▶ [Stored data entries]

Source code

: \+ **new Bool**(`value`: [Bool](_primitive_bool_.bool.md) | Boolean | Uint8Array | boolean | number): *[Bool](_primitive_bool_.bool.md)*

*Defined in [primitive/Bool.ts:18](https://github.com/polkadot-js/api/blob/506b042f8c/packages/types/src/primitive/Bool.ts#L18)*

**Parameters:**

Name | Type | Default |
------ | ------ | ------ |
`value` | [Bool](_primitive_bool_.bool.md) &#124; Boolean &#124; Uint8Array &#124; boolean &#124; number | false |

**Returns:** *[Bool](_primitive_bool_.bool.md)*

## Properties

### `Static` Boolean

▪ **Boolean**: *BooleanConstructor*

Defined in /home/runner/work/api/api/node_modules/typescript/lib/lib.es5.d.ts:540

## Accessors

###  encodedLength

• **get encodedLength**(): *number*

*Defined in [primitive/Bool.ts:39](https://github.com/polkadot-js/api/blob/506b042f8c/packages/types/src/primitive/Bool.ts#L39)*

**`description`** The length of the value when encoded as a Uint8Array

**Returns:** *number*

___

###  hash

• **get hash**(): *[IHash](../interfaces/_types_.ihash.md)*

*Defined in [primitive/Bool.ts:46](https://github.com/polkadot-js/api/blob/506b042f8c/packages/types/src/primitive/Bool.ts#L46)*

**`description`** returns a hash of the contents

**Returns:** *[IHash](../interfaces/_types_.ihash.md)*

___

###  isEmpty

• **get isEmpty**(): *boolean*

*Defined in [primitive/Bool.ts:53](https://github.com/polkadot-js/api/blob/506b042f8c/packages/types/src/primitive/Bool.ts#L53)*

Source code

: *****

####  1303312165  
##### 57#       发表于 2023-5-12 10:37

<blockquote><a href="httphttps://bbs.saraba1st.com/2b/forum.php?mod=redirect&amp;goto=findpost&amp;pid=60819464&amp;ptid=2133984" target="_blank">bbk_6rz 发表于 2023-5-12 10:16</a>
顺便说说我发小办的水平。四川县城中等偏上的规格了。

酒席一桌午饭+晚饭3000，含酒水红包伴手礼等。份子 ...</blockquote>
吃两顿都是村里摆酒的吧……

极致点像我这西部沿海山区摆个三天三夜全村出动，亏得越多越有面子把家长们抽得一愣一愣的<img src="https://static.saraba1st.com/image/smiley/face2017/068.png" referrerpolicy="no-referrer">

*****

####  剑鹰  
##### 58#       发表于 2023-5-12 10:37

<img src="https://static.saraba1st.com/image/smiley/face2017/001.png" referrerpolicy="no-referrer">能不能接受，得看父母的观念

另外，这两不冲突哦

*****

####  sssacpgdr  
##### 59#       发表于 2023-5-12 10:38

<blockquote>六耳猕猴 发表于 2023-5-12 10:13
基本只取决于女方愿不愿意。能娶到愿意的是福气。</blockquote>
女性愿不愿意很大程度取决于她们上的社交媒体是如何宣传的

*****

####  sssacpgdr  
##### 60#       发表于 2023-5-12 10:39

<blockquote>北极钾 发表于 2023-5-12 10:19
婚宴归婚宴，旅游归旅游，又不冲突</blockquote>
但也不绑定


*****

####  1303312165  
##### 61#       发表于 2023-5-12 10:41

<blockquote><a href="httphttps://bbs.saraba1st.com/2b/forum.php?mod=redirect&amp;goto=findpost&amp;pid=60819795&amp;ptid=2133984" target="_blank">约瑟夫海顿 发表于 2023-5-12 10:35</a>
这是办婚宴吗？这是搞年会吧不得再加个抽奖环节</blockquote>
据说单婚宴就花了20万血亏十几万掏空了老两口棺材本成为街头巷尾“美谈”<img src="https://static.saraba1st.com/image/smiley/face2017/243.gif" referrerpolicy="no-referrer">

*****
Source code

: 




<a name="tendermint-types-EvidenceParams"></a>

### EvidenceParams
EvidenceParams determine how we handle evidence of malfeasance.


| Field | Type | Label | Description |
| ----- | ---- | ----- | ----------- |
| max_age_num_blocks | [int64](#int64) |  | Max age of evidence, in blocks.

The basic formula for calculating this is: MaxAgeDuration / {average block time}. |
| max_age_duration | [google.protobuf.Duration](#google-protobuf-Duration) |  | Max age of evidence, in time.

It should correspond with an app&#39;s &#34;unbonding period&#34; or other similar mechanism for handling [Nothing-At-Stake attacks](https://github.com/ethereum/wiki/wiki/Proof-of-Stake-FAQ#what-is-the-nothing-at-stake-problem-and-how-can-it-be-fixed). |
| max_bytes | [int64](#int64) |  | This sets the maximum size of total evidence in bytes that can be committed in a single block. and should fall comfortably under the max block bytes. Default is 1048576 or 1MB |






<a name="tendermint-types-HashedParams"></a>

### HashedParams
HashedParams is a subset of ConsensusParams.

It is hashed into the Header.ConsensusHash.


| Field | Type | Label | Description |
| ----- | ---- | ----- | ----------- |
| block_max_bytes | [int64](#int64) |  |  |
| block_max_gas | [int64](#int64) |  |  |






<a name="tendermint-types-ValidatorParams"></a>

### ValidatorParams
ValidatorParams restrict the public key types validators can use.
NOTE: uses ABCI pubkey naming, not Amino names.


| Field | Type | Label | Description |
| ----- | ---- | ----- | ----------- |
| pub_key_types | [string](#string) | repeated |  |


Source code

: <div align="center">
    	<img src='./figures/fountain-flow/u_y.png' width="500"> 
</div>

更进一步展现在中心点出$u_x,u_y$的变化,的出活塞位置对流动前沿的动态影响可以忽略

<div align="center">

▶ [What to do]
Return each line in the records that holds the string "Default".

▶ [The answer]
Name | Type | Default |
| max_bytes | [int64](#int64) |  | This sets the maximum size of total evidence in bytes that can be committed in a single block. and should fall comfortably under the max block bytes. Default is 1048576 or 1MB |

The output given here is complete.